Fluorescence and Raman inner filter effects (IFE) cause spectral distortion and nonlinearity between spectral signal intensity with increasing analyte concentration. Convenient and effective correction of fluorescence IFE has been an active research goal for decades. Presented herein is the finding that fluorescence and Raman IFE can be reliably corrected using the equation I(corr)/I(obsd) = 10(dxAx+dmAm) when the effective excitation and emission path lengths, dx and dm, of a fluorophotometer are determined by simple linear curve-fitting of Raman intensities of a series of water Raman reference samples that have known degrees of Raman IFEs.
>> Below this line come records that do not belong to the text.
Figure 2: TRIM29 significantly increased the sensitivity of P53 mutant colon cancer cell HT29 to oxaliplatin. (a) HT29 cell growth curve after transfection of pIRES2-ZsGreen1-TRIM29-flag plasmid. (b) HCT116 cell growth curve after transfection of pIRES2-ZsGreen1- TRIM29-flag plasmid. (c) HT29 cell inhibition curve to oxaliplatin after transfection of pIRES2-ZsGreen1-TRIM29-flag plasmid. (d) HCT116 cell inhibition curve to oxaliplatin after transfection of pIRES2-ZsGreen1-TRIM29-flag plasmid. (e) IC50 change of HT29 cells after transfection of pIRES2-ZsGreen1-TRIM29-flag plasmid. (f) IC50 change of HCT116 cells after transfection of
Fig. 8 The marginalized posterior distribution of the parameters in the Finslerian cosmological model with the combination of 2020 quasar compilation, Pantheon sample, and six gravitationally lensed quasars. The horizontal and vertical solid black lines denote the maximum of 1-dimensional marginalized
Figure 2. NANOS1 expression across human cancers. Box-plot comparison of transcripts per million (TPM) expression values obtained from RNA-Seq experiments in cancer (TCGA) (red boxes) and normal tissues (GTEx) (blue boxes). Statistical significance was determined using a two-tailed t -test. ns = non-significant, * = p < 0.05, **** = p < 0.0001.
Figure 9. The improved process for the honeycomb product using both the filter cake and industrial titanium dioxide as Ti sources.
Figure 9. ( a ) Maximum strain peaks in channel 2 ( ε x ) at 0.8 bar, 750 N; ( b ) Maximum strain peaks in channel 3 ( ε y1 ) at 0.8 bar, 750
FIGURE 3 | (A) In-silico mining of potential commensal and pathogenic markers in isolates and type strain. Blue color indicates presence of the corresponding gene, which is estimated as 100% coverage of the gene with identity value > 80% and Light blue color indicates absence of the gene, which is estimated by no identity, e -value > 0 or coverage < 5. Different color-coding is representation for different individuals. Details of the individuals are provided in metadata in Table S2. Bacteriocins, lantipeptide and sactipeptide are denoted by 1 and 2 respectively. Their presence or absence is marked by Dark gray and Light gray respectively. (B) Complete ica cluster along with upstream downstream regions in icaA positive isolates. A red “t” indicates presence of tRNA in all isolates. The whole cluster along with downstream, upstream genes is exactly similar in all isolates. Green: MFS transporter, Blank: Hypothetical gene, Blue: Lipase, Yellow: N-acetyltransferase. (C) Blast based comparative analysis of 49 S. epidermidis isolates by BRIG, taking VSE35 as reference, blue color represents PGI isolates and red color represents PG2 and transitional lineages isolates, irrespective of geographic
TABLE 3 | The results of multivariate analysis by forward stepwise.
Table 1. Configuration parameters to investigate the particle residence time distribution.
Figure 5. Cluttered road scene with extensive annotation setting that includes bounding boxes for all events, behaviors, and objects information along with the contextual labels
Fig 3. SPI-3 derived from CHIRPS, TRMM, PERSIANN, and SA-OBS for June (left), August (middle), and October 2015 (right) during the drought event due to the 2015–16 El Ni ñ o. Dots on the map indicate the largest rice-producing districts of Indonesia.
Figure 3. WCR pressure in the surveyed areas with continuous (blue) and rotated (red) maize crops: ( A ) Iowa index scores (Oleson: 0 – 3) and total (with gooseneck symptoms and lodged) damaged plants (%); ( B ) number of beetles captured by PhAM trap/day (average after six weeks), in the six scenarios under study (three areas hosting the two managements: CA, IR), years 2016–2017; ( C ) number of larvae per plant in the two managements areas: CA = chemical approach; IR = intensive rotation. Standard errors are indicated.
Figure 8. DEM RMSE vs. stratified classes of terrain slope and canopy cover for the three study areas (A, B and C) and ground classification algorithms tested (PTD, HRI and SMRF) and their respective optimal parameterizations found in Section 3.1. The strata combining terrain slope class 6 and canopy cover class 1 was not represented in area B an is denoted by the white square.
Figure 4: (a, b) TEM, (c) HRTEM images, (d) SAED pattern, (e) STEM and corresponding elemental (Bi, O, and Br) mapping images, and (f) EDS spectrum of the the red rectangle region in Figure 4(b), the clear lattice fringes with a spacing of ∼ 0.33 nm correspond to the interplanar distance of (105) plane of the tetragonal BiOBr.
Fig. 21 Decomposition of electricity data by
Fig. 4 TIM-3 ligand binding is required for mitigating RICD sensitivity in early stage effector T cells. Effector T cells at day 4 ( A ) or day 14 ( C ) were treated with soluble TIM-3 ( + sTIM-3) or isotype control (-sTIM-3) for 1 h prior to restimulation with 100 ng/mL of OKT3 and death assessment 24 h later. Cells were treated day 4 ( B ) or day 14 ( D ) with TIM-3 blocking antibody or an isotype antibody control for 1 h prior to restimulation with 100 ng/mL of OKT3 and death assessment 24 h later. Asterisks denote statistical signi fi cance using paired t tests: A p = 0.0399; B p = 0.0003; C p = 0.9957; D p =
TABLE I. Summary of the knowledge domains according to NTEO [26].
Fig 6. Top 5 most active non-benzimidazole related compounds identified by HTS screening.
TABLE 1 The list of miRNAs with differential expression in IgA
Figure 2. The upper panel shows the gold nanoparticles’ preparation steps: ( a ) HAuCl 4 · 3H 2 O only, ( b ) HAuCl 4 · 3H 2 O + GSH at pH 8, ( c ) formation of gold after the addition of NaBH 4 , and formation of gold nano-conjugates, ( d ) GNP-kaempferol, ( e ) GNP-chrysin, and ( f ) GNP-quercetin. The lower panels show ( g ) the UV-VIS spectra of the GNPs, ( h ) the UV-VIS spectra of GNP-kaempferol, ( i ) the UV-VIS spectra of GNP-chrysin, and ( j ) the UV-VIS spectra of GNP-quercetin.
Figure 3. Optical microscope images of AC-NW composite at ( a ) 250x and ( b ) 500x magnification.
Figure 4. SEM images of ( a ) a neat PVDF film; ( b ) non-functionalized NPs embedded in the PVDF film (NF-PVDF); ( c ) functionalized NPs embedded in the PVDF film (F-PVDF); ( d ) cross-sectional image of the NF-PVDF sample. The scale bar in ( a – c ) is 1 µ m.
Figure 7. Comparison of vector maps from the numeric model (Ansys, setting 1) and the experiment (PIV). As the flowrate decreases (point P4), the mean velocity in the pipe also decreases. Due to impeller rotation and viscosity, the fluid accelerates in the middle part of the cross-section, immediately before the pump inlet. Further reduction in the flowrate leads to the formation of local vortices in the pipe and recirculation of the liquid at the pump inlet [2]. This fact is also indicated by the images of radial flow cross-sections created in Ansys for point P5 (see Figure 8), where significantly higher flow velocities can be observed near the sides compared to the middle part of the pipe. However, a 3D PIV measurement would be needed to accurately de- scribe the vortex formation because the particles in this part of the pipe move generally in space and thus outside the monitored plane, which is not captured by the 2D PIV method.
The path lengths derived with one set of Raman measurements at one specific excitation wavelength are effective for correcting fluorescence and Raman IFEs induced by any chromophore or fluorophore, regardless of the excitation and emission wavelengths. The IFE-corrected fluorescence intensities are linearly correlated to fluorophore concentration over 5 orders of magnitude (from 5.9 nM to 0.59 mM) for 2-aminopurine in a 1 cm × 0.17 cm fluorescence cuvette. This water Raman-based method is easy to implement. It does not involve complicated instrument geometry determination or difficult data manipulation. This work should be of broad significance to physical and biological sciences given the popularity of fluorescence techniques in analytical applications.